New York’s daily coronavirus death toll dropped Sunday to below 400, less than half of the deaths recorded at the height of the coronavirus crisis in the state’s hospitals.

Gov. Andrew Cuomo said the 367 deaths from the coronavirus that he reported Sunday were “horrific,” but the number was less than half the nearly 800 deaths that occurred in a single day during the pandemic’s peak in New York.

It is the first time this month that the statewide daily death toll has been below 400.

He also reported that the number of hospitalizations, which still topped 1,000, and the number of individuals put on a ventilator had dropped as well.

The deaths recorded Saturday and reported Sunday included 349 patients who died in hospitals and 18 individuals who died in nursing homes, the Democratic governor said.

On Saturday, Cuomo had said there were 437 deaths on Friday.

“Short term, the numbers are on the decline.” Cuomo said. “Everything we’ve done is working. The policies are working. There’s no doubt that at this point, we’ve gone through the worst.”

In another sign of the improving numbers, the final patient on the USNS Comfort was discharged on Sunday. The 1,000-bed hospital ship, docked at a Manhattan pier since March 30, has treated 182 patients.

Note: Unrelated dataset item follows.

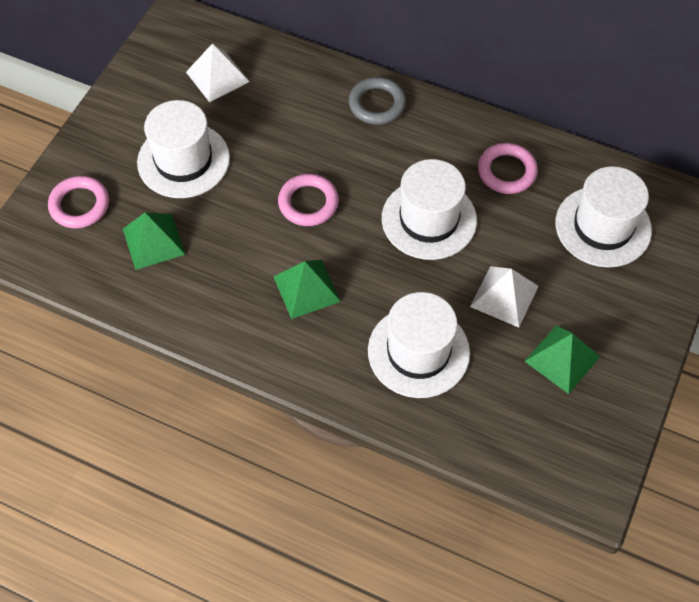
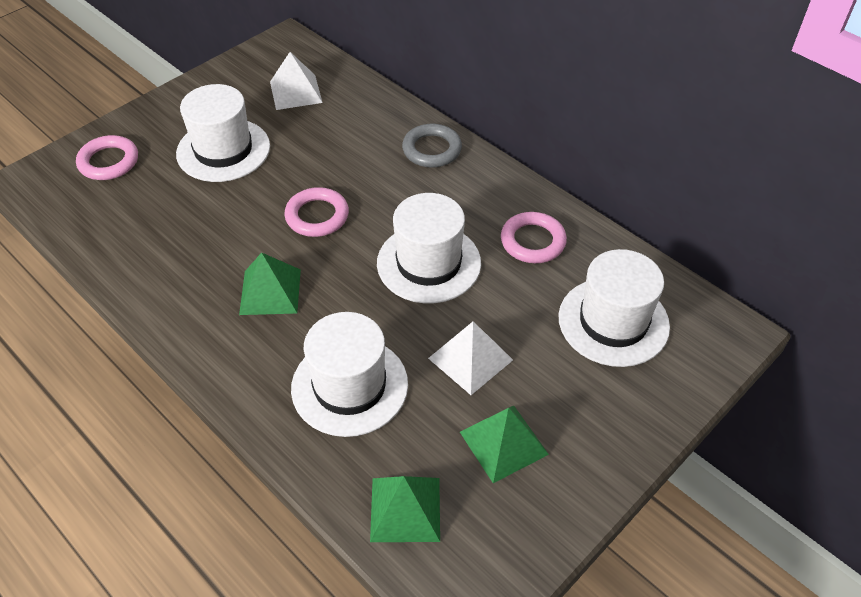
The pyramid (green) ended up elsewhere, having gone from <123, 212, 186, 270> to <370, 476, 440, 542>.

Soon, it will depart for its homeport in Norfolk, Virginia.

Construction and manufacturing jobs that represent low risks for workers will be among the first to resume once New York state begins reopening after the coronavirus shutdown, the governor said Sunday.

Retail jobs and workers in the hospitality and hotel industry may be among the last to return, Gov. Cuomo said at his news conference.

And sports such as baseball probably will have to figure out if the economics work without fans in the stands, he said.

“Everybody has to think outside the box because there is no box,” he said.

The Democrat said determinations of when reopening begins will follow federal guidance that says reopening should not begin until the state and regional hospitalization rate has declined for two weeks.

He said which businesses reopen after the restart of construction and manufacturing will depend on how essential they are and how safe they can operate.

Once those businesses reopen, a two-week period would follow before more businesses reopen.

“I don’t want to just reopen. We learned a lot of lessons here, painfully,” he said. “How do we take the lessons we learned and say when we reopen, we’re going to be the better for it? It’s not about a return to yesterday. There is no return to yesterday in life.”

He compared New York’s upstate communities to the Midwest, saying some areas might be ready to reopen sooner than other areas. But he said he had to consider the possibility that residents of areas that are still closed might flood toward any place that opens.